La notte passò come un fulmine, nel camerone di transito. Era ancora buio quando tutti furono fatti scendere nell’ufficio matricola. Si espletarono le formalità e la scorta dei carabinieri prese in consegna i detenuti.
Il capo scorta, un ufficiale, entrò subito in azione.
«Sentite — disse — io non sono fesso, non voglio fastidi. Ho dei mezzi per ridurvi alla ragione. lo sono un “padre di famiglia”. Filate diritto. Uomo avvisato è mezzo salvato.»
Nessuno gli rivolse la parola. Tutti girarono la faccia dall’altro lato, per non guardarlo, e testimoniargli il loro disprezzo. Così si misero in cammino, attraversarono un sottopassaggio e si trovarono, dopo tanti anni, all’aria aperta.
Albeggiava. Si vedevano ancora molte stelle. Tutti guardavano il cielo. Sembrava una novità; non la vedevano da tanto tempo, l’alba.
Con una catena ogni tre persone, in fila, raggiunsero a piedi la stazione. Ma il treno non era pronto, ed allora si sedettero a terra con le loro valigie.
I carabinieri fecero un cerchio, cercando di nascondere i detenuti, perché era venuto giorno e i passanti cercavano di guardare al di là dello sbarramento, ad ogni costo, dato che la notizia si era sparsa per tutta la stazione.
Ci sono i detenuti politici — dicevano — e le facce dei ferrovieri dicevano chiaramente che erano per i detenuti.
Ad un tratto, anche qui, suonò la sirena d’allarme. Tutti scapparono al ricovero. I compagni restarono seduti ai loro posti mentre i carabinieri si agitavano, volevano scappare ma non potevano e si muovevano come se avessero il fuoco sotto i piedi e guardavano spaventati nel cielo: improvvisamente l’ufficiale ordinò una stretta alle manette e scappò al ricovero anche lui.
Finalmente suonò il cessato allarme e i viaggiatori tornarono terrorizzati e si capiva che erano ancora sotto l’impressione del bombardamento della sera prima. Tornò anche l’ufficiale che cercava di darsi un contegno, ma non riusciva a nascondere il suo disagio di uomo vile anche nei confronti dei suoi carabinieri e non aveva neanche il coraggio di guardare i detenuti che ostentatamente ridevano e scherzavano fra di loro: i carabinieri erano diventati più familiari e in fondo erano un po’ orgogliosi perché erano riusciti a non scappare.

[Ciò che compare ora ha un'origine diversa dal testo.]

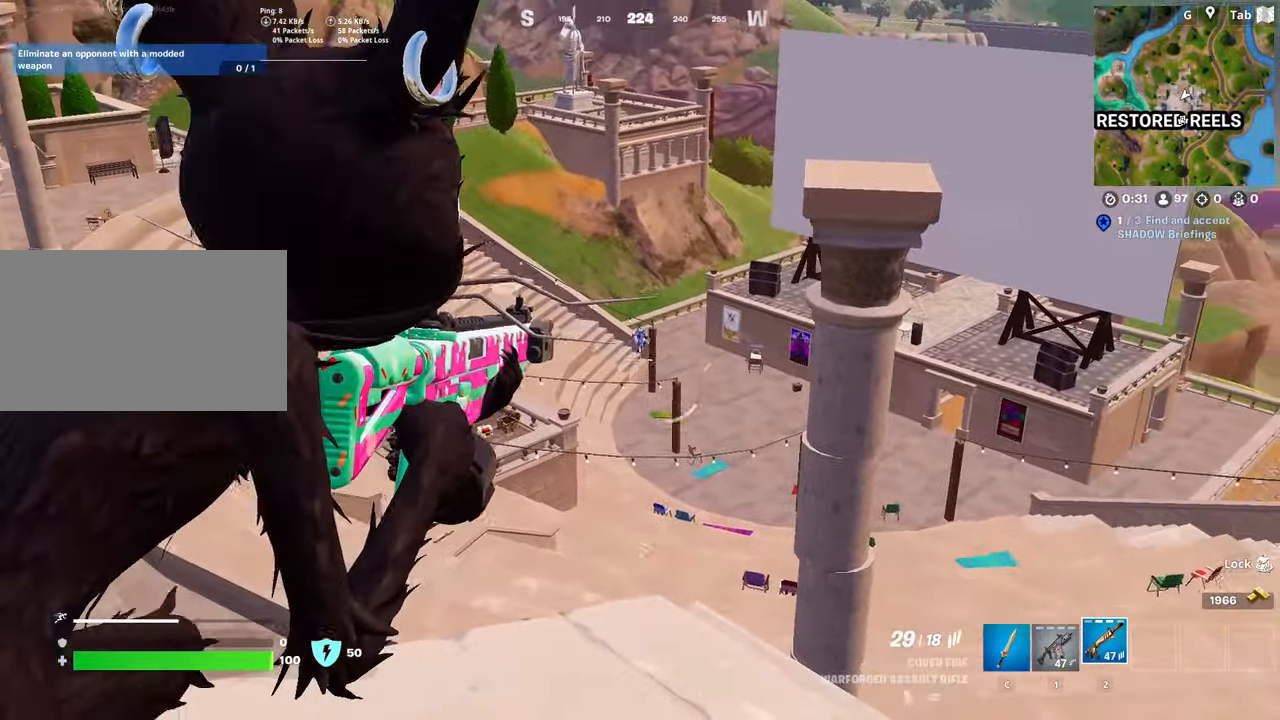
{"keys": [], "mouse": ["left", "right"], "mouse_move": "right", "events": [[184, "mouse_left", "down"]]}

Uno di essi spiegò che quella bandierina che i compagni avevano visto su un mucchio di macerie alla uscita del carcere voleva dire che tutti gli abitanti di quello stabile erano rimasti sotto le pietre: la bomba aveva colpito in pieno, ed in quelle occasioni — disse il carabiniere — non c’è niente da fare, e le squadre di soccorso non ci si provano nemmeno, e poi i fascisti del gruppo rionale, in grande uniforme, vanno a piazzare sullo stabile colpito la bandiera tricolore, il che vuol dire «morti per la grandezza della patria ».
Il treno per Roma era ormai pronto e due vagoni bestiame erano a disposizione dei detenuti, che vi furono fatti salire. La gente era ormai aumentata, e si facevano capannelli e guardavano ostentatamente, con simpatia.

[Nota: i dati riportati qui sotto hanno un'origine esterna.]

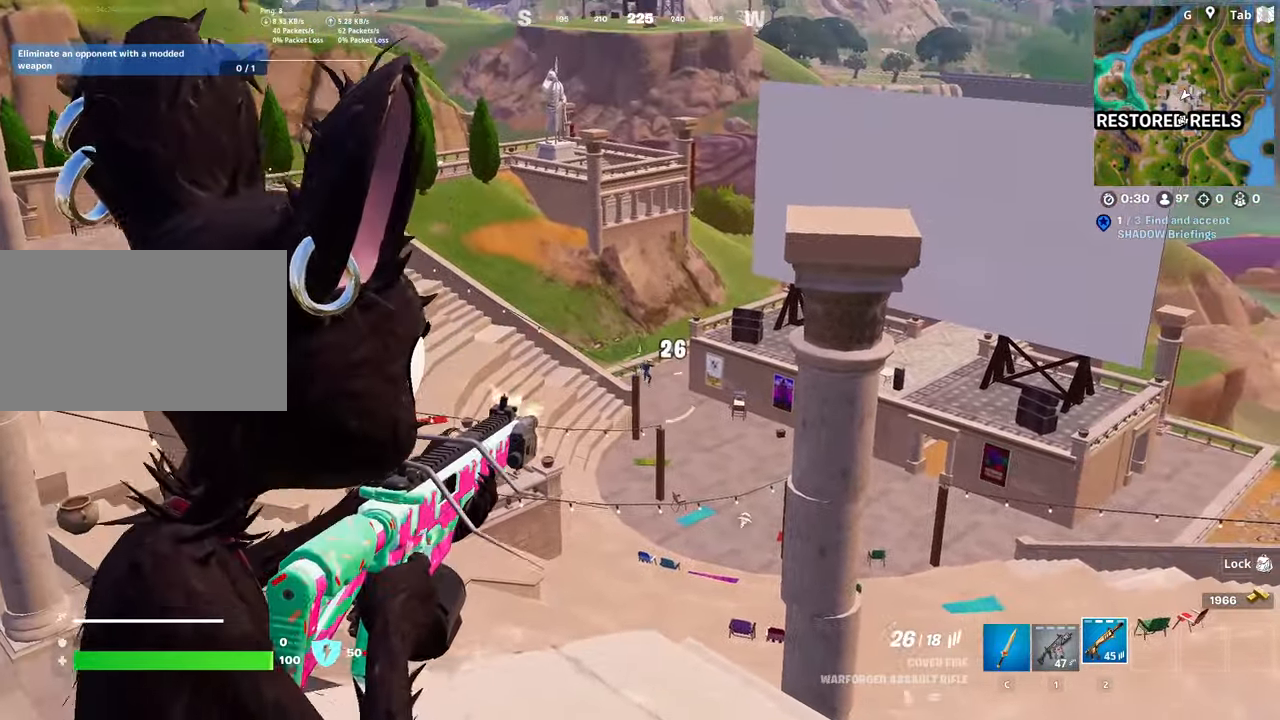
{"keys": [], "mouse": ["right"], "mouse_move": "still", "events": [[434, "s", "down"], [484, "mouse_left", "up"], [484, "s", "up"]]}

Il treno si mise in movimento; e dall’altro binario vuoto si vedeva un ferroviere agitare la sua bandiera rossa verso i compagni in segno di saluto. Il treno si mise a correre verso Roma e Civitavecchia scomparve (…)
A Sulmona furono condotti alla Badia, un vecchio monastero trasformato in carcere, fuori del Centro, ai piedi del Monte Morone.
Il capo delle guardie, con tutto il corpo di guardia, li prese in consegna dopo che l’ufficiale dei carabinieri gli ebbe consegnato gli incartamenti di ognuno.
Già erano stati allestiti due cameroni, e qui furono messi i nuovi arrivati da Civitavecchia.
Non era passata nemmeno mezz’ora che si sentì il rumore della chiave che girava nella toppa. Si sentiva una mano poco abile (già, perché le guardie di Civitavecchia raccontavano che gli esami del concorso per guardia carceraria erano molto difficili e l’ostacolo più duro da superare era racchiuso in questo insegnamento, decisivo per superare la prova: “mettere la chiave nella toppa senza far rumore, aprire con un sol colpo e gridare con voce sprezzante: aria e pulizia.”
Quello di Sulmona manovrava la chiave troppo lentamente. Ma la porta si aprì ed entrò il direttore e il capoguardia, accompagnati da un gruppo di guardie.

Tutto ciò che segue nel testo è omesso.